Celui qui assurait mettre en place une réforme par ordonnance pour repousser à 65 ans l’âge de départ à la retraite devra finalement se contenter du statu quo: son président a prévu de le maintenir à 62 ans. Ils se rejoignent toutefois sur la fin des régimes spéciaux: Macron a prévu d’aligner le public sur le privé.

Concernant l’assurance chômage, Bruno Le Maire voulait carrément privatiser Pôle emploi. Le nouveau président de la République, lui, n’a rien proposé de moins que d’étatiser l’Unédic. Il prévoit aussi d’étendre les droits à l’assurance chômage, mais en suspendant les allocations si le demandeur refuse deux offres d’emploi.
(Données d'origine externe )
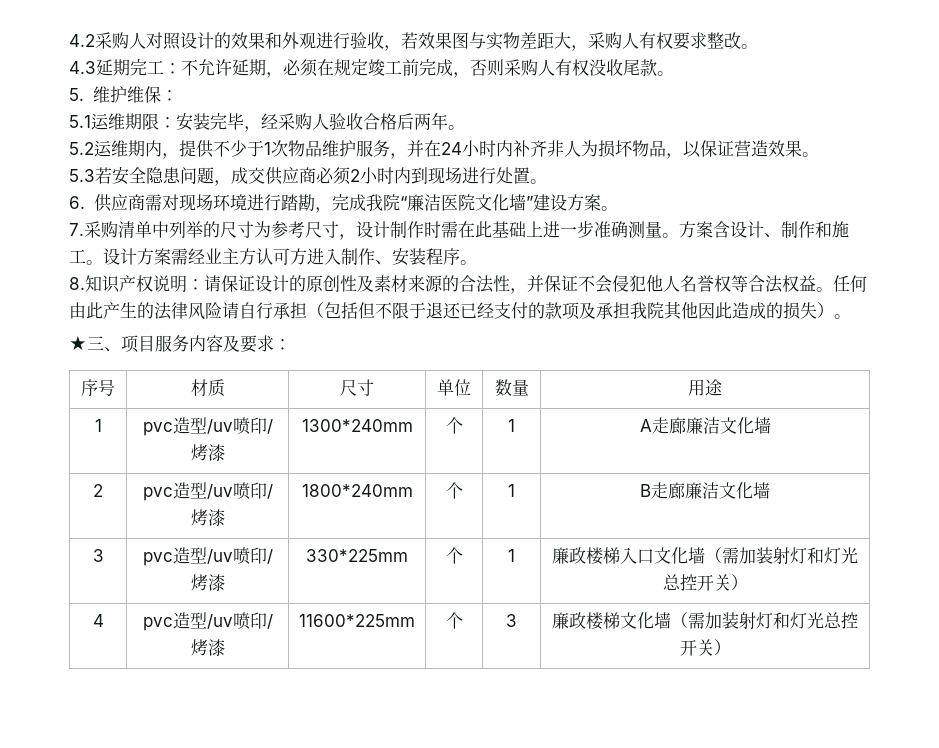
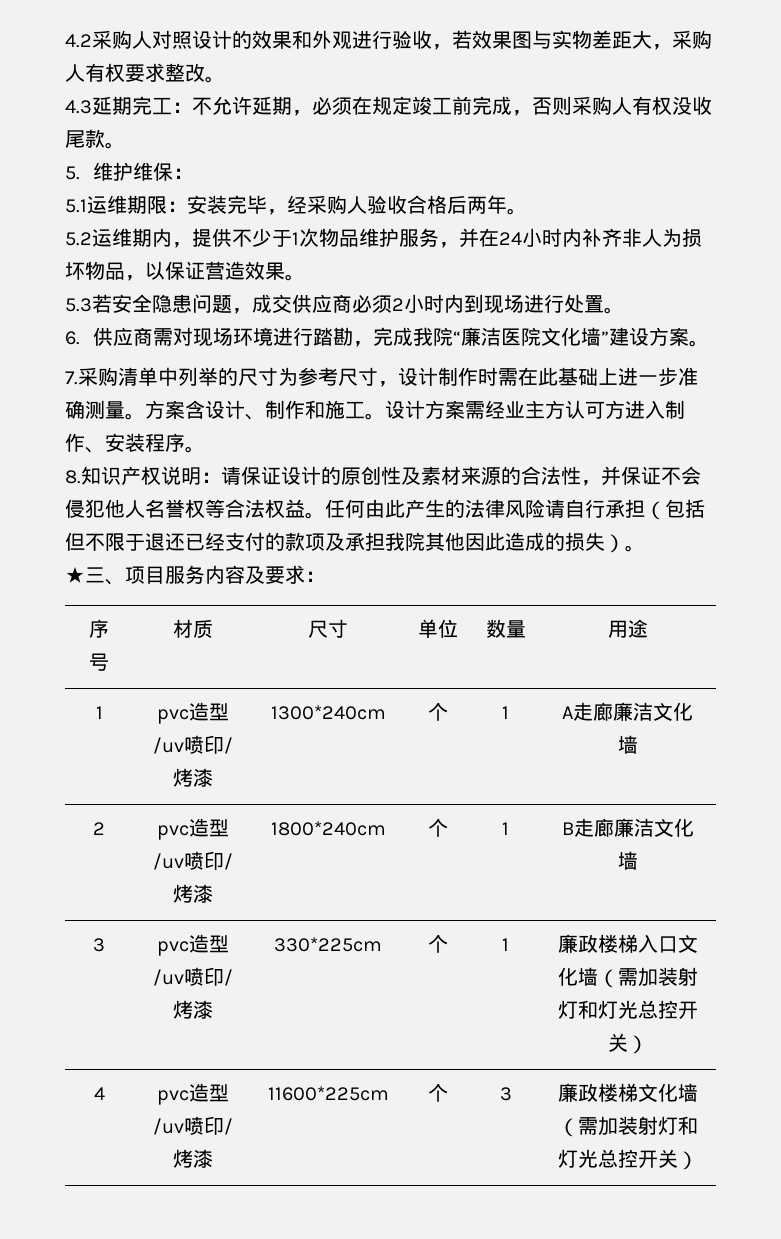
[301,419,413,432] 1300*240mm -> [270,705,386,720] 1300*240cm
[301,484,413,497] 1800*240mm -> [270,821,386,836] 1800*240cm
[306,549,408,562] 330*225mm -> [274,937,382,952] 330*225cm
[299,614,415,627] 11600*225mm -> [267,1086,389,1101] 11600*225cm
Les deux s’accordaient sur les dysfonctionnements du système…pas vraiment sur les moyens d’y remédier.

Ils se rejoignent un peu, en revanche, sur la réforme du travail, puisque Le Maire comptait lui aussi libéraliser le marché du travail grâce à une ordonnance sur le dialogue social, dans laquelle il souhaitait «consacrer la primauté de l’accord d’entreprise sur l’accord de branche».

Mais sur les 35 heures, Le Maire prévoyait «d’adapter le temps de travail à la compétitivité des entreprises, en sortant du dogme des 35 heures», alors que Macron a promis qu’il ne toucherait pas à la durée légale du temps de travail. Ils pourront toutefois peut-être trouver un terrain d’entente, puisque le président a expliqué que «les horaires effectifs ou l’organisation du travail seront négociés au plus près du terrain», par des accords d’entreprises.

Sur la fiscalité, et alors qu’il souhaitait supprimer l’impôt sur la fortune (ISF), Le Maire devra faire avec la «réforme en profondeur» proposée par Macron. C’est-à-dire avec un ISF réduit à l’impôt sur la fortune immobilière (IFI), qui ne s’appliquera pas aux investissements «dans l’économie réelle», mais continuera d’exister malgré tout.

Macron va plus loin et se droitise par rapport à Le Maire sur un point: la défiscalisation des heures supplémentaires (mise en place sous Sarkozy et supprimée par Hollande), non évoquée par le ministre de l’Economie lors de sa campagne pour la primaire. Les deux pourront toutefois trouver un terrain d’entente sur quelques sujets.

Ils se rejoignent tous les deux sur le Crédit d’impôt pour la compétitivité et l’emploi (CICE), qu’ils veulent remplacer par une baisse de cotisations patronales, et sur le Régime social des indépendants (RSI), qu’ils comptent supprimer.